Task to carry out
Count the lines containing "스니커즈" in the entries underneath, and state that count without anything else.

[Records from a dataset]
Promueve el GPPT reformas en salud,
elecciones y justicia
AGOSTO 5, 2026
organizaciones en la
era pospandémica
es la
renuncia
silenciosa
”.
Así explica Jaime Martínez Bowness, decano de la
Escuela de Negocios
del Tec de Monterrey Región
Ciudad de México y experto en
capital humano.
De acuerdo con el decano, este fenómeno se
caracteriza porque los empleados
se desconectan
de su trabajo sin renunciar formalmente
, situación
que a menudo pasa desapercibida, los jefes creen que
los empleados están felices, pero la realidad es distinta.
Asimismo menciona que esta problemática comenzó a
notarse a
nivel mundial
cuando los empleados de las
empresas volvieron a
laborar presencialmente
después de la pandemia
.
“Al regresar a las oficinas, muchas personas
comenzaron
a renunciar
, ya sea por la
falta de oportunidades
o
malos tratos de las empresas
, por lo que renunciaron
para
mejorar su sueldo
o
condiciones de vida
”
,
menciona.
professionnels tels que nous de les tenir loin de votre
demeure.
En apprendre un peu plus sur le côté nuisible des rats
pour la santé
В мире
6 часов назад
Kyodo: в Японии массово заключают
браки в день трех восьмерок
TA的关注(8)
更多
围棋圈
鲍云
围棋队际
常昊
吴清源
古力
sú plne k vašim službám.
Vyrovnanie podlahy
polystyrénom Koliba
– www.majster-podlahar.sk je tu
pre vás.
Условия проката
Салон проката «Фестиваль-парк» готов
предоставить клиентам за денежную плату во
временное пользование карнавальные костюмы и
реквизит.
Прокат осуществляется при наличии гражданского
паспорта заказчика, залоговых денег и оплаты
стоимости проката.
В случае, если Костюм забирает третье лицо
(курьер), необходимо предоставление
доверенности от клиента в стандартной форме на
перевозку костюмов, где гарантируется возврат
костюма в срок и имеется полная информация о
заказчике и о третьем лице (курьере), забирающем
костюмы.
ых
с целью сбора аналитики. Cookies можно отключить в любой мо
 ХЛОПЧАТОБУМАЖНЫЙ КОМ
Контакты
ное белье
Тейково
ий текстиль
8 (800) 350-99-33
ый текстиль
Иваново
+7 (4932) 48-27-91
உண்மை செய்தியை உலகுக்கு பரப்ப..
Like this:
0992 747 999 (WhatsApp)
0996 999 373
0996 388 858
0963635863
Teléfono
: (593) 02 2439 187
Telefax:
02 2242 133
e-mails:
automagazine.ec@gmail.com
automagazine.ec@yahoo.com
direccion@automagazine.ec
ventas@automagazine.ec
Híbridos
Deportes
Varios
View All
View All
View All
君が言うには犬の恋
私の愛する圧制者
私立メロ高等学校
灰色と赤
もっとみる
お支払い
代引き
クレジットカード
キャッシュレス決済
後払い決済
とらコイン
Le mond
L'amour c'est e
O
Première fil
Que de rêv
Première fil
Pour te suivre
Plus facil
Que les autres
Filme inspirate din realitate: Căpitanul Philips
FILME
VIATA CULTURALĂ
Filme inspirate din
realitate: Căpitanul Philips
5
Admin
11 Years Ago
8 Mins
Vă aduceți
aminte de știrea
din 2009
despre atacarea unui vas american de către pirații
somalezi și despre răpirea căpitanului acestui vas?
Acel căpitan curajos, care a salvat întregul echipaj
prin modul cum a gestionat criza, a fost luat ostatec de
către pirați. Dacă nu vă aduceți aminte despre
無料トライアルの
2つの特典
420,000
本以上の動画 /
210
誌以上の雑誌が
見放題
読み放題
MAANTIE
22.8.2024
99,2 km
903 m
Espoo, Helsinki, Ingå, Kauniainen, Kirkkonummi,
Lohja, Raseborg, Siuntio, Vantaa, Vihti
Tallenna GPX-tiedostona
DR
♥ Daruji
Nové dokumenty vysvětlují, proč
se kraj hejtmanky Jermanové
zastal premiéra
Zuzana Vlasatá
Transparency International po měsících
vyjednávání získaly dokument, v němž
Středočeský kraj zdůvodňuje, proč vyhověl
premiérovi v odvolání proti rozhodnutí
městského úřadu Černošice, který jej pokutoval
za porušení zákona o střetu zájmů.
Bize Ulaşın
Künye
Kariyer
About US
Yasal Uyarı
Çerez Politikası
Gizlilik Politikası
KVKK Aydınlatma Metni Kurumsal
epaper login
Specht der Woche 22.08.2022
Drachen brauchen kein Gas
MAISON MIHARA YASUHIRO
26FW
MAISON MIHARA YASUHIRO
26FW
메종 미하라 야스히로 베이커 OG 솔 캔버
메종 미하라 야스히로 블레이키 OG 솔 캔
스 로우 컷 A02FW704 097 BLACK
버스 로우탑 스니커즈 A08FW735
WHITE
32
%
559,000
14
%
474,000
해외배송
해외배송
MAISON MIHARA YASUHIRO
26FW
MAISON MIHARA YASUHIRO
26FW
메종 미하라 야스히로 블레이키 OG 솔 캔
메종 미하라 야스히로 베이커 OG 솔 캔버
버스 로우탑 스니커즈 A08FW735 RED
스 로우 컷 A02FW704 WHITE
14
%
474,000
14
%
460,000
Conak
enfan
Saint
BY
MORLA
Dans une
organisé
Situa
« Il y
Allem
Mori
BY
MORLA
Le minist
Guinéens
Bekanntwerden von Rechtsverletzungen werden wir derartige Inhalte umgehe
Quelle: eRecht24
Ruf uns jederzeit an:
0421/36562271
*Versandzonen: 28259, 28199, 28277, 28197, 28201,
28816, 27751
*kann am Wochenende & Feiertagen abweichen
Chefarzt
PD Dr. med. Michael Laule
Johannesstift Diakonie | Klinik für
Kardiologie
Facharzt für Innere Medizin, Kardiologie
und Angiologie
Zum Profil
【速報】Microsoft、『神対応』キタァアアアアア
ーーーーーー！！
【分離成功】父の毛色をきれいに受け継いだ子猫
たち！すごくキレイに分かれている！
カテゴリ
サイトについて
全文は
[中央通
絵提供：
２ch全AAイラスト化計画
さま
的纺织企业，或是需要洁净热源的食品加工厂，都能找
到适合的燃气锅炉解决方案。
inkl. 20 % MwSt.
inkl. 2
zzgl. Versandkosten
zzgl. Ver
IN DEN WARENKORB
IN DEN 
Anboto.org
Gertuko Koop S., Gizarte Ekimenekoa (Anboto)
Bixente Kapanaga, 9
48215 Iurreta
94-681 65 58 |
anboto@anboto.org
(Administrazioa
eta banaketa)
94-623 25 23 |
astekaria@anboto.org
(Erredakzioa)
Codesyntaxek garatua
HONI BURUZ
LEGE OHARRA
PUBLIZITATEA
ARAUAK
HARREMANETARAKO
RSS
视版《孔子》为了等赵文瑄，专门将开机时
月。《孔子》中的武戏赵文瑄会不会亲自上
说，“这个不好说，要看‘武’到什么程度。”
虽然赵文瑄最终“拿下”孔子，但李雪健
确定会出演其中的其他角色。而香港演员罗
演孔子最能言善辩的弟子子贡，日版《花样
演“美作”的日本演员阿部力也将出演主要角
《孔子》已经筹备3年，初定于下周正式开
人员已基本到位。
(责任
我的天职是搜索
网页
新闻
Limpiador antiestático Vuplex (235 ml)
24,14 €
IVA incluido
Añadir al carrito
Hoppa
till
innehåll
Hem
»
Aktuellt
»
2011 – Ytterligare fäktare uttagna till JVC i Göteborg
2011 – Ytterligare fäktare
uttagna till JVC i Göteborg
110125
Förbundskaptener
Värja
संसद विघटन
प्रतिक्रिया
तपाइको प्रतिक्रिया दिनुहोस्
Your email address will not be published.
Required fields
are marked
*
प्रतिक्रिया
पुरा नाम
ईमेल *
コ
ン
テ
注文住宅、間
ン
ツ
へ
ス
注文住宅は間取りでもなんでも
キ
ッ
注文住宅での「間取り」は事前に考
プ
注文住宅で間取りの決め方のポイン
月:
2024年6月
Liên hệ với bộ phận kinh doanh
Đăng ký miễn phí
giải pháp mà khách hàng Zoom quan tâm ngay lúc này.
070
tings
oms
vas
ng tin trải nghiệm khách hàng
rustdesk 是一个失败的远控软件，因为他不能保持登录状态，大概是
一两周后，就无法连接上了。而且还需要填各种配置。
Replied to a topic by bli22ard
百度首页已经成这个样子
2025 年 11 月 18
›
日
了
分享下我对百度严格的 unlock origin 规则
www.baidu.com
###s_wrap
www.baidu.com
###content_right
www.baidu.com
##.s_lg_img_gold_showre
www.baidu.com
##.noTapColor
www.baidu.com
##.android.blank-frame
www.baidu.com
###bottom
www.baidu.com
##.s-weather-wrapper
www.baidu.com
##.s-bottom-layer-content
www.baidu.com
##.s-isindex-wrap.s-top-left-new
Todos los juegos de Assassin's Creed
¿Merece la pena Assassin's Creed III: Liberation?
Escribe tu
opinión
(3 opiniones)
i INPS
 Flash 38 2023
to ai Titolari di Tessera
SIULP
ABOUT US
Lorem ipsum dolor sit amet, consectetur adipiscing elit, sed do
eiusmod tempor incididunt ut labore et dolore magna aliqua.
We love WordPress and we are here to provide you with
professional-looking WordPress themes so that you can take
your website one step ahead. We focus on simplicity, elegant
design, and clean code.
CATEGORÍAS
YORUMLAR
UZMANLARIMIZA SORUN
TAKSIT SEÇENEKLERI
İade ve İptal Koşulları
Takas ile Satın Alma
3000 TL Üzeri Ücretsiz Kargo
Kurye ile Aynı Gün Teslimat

Task solution
2